The Helm charts for the spacecrafts application are contained in the helm directory. They have been created with our cookiecutter for Helm charts for a Hurricane-based Django app.

If we look in the deployment.yaml we can see the usage of Hurricanes serve command:

# helm/spacecrafts/templates/deployment.yaml
[...]
          args: ["python manage.py serve
                  --command 'migrate'
                  --command 'collectstatic --no-input'
                  --port 
                  --probe-port 
                  --static
                  
                  --media
                  "]
[...]

The next step is to install the dependencies and the charts. The following commands need to be run from the helm directory. If you don’t already have it locally available, you may need to add the bitnami charts.

cd helm
helm repo add bitnami https://charts.bitnami.com/bitnami
helm dep build spacecrafts
helm install spacecrafts spacecrafts/

We can check which deployments and pods are running:

kubectl get deployments
kubectl get pods

This way we can inspect the logs of the spacecrafts-pod and can observe the requests from the probes:

kubectl logs -f spacecrafts-XXXXX-XXXXXXXX

By running this command we can get the url, which we can use to access the spacecrafts application

kubectl get ingress

The spacecrafts application also contains a custom check handler, which is described in more detail in this guide. A big advantage of Django Hurricane is that you don’t need to write a lot of boilerplate code, i.e. probe handlers for Kubernetes probes, Hurricane takes care of it. So we don’t have to do anything on that end here.

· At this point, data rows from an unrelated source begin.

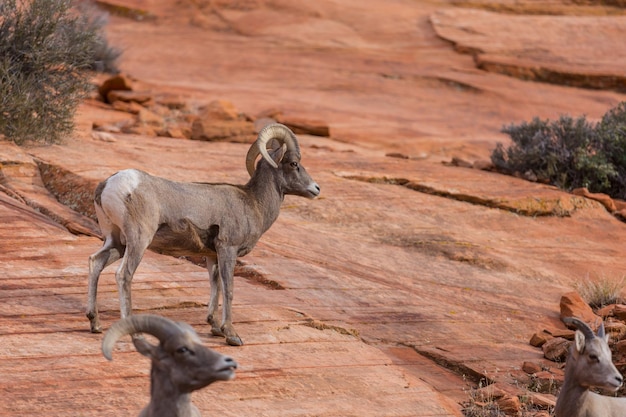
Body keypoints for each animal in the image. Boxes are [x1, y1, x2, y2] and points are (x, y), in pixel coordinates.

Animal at [86, 122, 320, 344]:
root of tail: (109, 184)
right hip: (139, 241)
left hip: (117, 242)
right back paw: (134, 334)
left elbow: (215, 286)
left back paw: (94, 323)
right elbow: (229, 289)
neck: (253, 203)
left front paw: (215, 327)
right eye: (294, 163)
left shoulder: (212, 256)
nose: (316, 189)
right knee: (123, 275)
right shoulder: (228, 249)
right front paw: (231, 335)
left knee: (95, 262)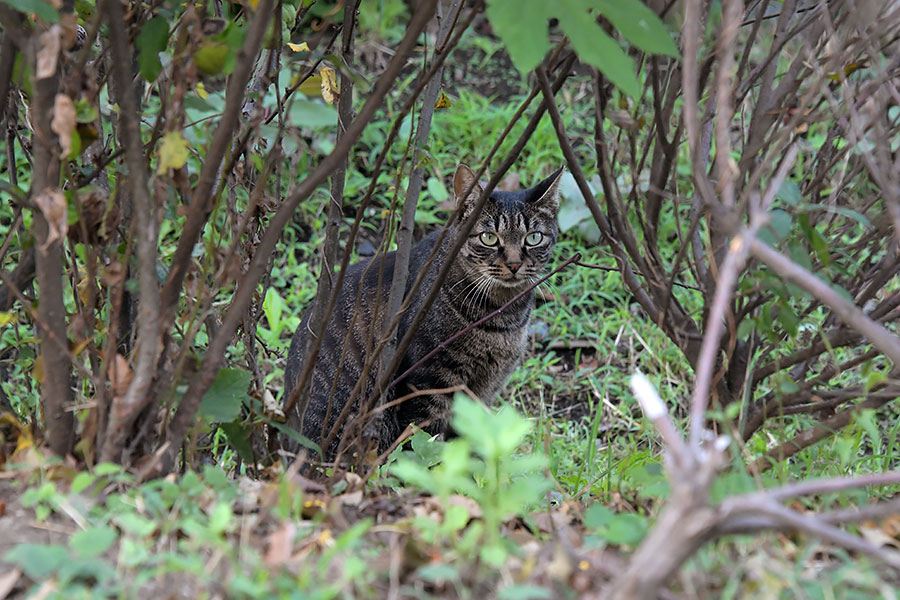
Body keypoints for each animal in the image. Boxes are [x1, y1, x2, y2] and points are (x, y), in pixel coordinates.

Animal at [282, 164, 564, 460]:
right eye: (489, 238)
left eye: (534, 238)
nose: (514, 264)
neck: (504, 316)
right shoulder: (430, 380)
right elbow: (422, 445)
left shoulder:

You should be able to access the application using the ingress hostname, prepended by the port you specified when creating the k3d cluster (in this case spacecrafts.dev.127.0.0.1.nip.io:8080) and for instance you can access the graphql background at spacecrafts.dev.127.0.0.1.nip.io:8080/graphql. If DNS Rebinding doesn’t work or isn’t allowed on your local setup and therefore you can’t use nip.io, you need to add an entry to your /etc/hosts in order to access the url:

# /etc/hosts
[...]
127.0.0.1       spacecrafts.dev.127.0.0.1.nip.io
[...]

Local Kubernetes development: code hot-reloading, debugging and more

In order to comfortably further develop the spacecrafts app in the local cluster, we should absolutely have hot-reloading of the source code.

This can be done e.g. with local path mapping of k3d.

A more comfortable way to achieve this, with supported capabilities for debugging, is Gefyra.

If you want maximum convenience for your developers and a supported team oriented workflow, we recommend you check out Unikube.